Task to carry out
In the records that follow, the lines from the one containing "Мебель в гостиную" to the one containing "info@antonovych-home.kz", inclusive, are to be given again exactly.

Records to process
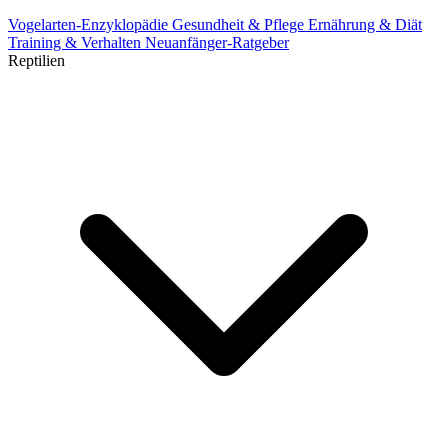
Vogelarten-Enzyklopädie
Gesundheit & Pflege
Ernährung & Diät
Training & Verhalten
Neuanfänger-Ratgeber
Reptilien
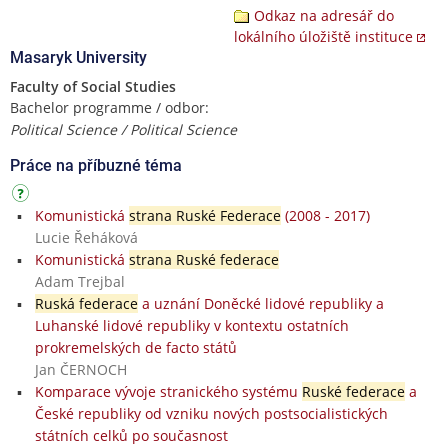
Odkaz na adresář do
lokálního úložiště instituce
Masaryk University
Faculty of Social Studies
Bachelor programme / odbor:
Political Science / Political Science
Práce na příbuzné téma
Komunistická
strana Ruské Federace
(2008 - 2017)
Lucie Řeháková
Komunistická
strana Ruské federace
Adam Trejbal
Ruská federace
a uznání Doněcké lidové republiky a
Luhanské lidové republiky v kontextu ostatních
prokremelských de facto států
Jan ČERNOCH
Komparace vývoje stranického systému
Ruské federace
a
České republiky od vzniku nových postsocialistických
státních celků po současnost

---

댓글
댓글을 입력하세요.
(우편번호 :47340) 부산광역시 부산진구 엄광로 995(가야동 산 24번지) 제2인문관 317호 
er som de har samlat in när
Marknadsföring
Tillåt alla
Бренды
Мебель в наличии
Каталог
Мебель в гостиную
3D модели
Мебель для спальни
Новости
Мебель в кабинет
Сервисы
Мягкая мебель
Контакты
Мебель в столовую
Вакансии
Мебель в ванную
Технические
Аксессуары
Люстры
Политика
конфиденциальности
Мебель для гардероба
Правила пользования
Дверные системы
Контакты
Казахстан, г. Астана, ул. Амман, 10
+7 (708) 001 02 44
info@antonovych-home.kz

The answer
Мебель в гостиную
3D модели
Мебель для спальни
Новости
Мебель в кабинет
Сервисы
Мягкая мебель
Контакты
Мебель в столовую
Вакансии
Мебель в ванную
Технические
Аксессуары
Люстры
Политика
конфиденциальности
Мебель для гардероба
Правила пользования
Дверные системы
Контакты
Казахстан, г. Астана, ул. Амман, 10
+7 (708) 001 02 44
info@antonovych-home.kz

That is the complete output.